▶ **Selected extract**
◇ ◇ ◇ ◇ ◇

Spread the Love – Decentralizing Sustainability Solutions

Spread the Love – Decentralizing Sustainability Solutions

Vehicles account for 43% of Georgia’s CO2 emissions. Transporting people and products makes sense, but much of what we transport is trash. Sanitation work remains an important essential business, but not all of our garbage belongs in a landfill.

Drawdown Georgia- Scott Park Community Garden Compost

Pictured above is the composting system at the Scott Park Community Garden in Decatur, Ga.

Food waste comprises 12% of municipal solid waste in Georgia, which translates to 800,000 tons per year. While a map of composting facilities in Georgia shows alternatives to landfills, it also shows that there is nothing close to the most populated area, Atlanta, which is responsible for half of the state’s food waste.

In the United States, food is most commonly wasted at the consumption stage (rather than the production, processing, distribution, and retail stages), which means that tackling food waste closer to homes and restaurants is an important step to combatting the carbon footprint of wasted food.

You may be thinking that dealing with food waste requires lots of land, equipment, and labor, which translates to high costs. If handled through centralized operations, these concerns are completely valid. However, sustainability doesn’t have to be expensive or centralized. Rather than spending resources on transporting waste away to be processed or buried, we should be using it as close to sources as possible. Recovering these nutrients and energy can be done through very specific and simple actions by leveraging efforts within our own communities. 

Composting combats food waste by producing soil amendments to fertilize the land, which is especially helpful for food production. Composting also reduces carbon footprints through decreases in transportation and landfill emissions. Additionally, composting creates opportunities for sustainable jobs and civic community collaborations. Small-scale composting operations, such as through community gardens and commercial facilitators, enable local solutions with big impacts.

◇ ◇ ◇ ◇ ◇

▶ **Material supplied**

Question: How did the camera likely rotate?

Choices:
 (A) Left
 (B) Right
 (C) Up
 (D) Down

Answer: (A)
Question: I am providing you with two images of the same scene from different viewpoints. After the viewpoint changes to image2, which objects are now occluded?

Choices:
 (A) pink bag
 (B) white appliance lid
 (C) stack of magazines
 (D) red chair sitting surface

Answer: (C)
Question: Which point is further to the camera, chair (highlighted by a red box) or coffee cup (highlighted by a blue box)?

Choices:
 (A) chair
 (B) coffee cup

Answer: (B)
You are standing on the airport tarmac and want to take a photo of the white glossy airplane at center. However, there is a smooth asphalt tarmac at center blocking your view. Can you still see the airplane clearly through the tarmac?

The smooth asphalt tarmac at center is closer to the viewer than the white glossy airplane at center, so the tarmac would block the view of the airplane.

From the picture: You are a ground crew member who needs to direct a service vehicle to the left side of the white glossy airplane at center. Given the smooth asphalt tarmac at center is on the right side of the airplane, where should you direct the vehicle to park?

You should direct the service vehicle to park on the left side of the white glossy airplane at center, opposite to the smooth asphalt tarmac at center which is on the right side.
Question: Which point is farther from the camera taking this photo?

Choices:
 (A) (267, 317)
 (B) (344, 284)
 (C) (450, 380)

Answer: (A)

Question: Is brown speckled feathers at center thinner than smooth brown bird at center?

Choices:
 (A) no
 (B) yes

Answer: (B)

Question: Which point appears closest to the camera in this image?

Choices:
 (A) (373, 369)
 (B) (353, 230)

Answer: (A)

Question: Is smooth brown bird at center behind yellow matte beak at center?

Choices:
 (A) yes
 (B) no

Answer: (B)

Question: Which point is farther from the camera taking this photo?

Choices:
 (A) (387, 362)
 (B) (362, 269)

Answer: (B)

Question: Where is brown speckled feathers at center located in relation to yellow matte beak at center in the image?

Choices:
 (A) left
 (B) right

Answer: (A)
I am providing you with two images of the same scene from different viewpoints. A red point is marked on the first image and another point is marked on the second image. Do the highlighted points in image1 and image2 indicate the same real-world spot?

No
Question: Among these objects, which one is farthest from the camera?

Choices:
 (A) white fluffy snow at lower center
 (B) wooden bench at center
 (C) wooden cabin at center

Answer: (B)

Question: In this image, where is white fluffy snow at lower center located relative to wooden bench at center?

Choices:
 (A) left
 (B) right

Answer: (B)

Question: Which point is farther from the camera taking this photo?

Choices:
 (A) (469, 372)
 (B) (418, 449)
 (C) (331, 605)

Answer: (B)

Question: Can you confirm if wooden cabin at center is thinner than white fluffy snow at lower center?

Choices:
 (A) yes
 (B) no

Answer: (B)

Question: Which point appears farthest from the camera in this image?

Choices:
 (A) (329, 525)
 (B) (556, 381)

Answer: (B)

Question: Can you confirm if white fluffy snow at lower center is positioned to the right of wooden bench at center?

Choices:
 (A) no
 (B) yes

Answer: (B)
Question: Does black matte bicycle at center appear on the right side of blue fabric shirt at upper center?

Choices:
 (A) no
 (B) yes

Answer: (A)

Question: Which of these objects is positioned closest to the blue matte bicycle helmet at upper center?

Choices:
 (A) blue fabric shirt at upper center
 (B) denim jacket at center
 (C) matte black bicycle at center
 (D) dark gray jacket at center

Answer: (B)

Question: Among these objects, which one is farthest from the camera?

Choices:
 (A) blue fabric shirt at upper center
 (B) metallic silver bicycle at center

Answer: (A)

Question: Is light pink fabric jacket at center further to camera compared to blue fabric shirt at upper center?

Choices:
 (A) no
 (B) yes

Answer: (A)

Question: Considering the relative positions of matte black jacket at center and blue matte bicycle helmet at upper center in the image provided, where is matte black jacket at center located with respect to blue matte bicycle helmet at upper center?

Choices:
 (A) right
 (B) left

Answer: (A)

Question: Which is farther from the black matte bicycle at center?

◇ ◇ ◇ ◇ ◇

▶ **Task goal**
Can you print the passage of the composting article from "In the United" to "of wasted food.", word for word?

▶ **Reply to the task**
In the United States, food is most commonly wasted at the consumption stage (rather than the production, processing, distribution, and retail stages), which means that tackling food waste closer to homes and restaurants is an important step to combatting the carbon footprint of wasted food.